Logo Utrecht University

Methodology & Statistics Data Science Lab

Agenda

20 September 2018
15:00 - 16:00
Sjoerd Groenmangebouw B1.09

Jeanine Houwing-Duistermaat: Partial Least Square methods for omics data sets.

Thursday 20/09/2018 at 15:00 in room B1.09

 

You can now find Jeanine’s ppt here. The new academic year has started and so will the MSDSlab meetings. Kicking of is professor Jeanine Houwing-Duistermaat, Chair in Data Analytics and Statistics of the School of Mathematics in the University of Leeds who will present on Partial Least Square methods for omics data sets on the  20th  of September. You can find her full abstract below and watch an amusing video on the topic here.

 

Abstract
The availability of large omics datasets in epidemiological and clinical studies provides many opportunities for research in statistical bioinformatics. The hope is that the abundance of information will provide better understanding of underlying disease mechanisms and accurate prediction models enabling patient targeted screening and treatment. Statistical challenges are to deal with data cleaning, heterogeneity across omic datasets, high dimensionality, data integration and the presence of high correlation within and between datasets (Morris et al, 2017; Houwing-Duistermaat et al, 2017). In this talk I will present Partial Least Squares (PLS) methods for multivariate regression and for data integration and dimension reduction when analysing several omics datasets simultaneously.
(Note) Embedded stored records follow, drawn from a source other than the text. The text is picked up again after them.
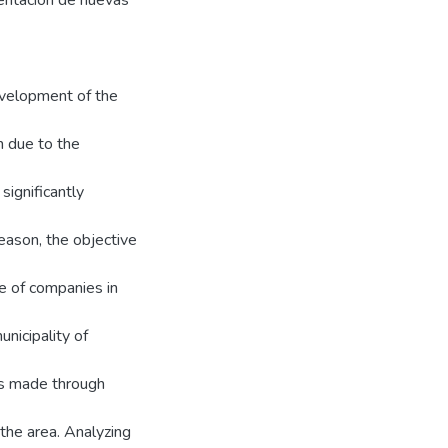
entación de nuevas
evelopment of the
on due to the
 significantly
reason, the objective
e of companies in
nicipality of
as made through
 the area. Analyzing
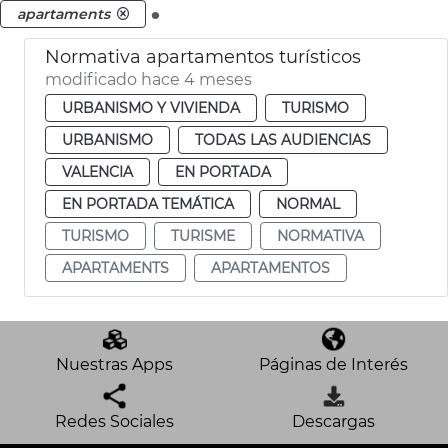
.
apartaments
Normativa apartamentos turísticos
modificado hace 4 meses
URBANISMO Y VIVIENDA
TURISMO
URBANISMO
TODAS LAS AUDIENCIAS
VALENCIA
EN PORTADA
EN PORTADA TEMÁTICA
NORMAL
TURISMO
TURISME
NORMATIVA
APARTAMENTS
APARTAMENTOS
Nuestras Apps
Páginas de Interés
Redes Sociales
Descargas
Three PLS type of methods for omics analysis will be considered namely the standard PLS algorithm (Wold, 1972), Envelope (Cook et al, 2015) and our recently developed Probabilistic PLS (PPLS) (Bouhaddani et al, 2018). Envelope and PPLS are maximum likelihood methods. PLS and PPLS can deal with high dimensions while Envelope requires n larger than p. PPLS maximizes a constrained log likelihood to ensure that the solution is unique.  The methods will be illustrated with several data examples. The results of simulation studies to compare their performances will be shown.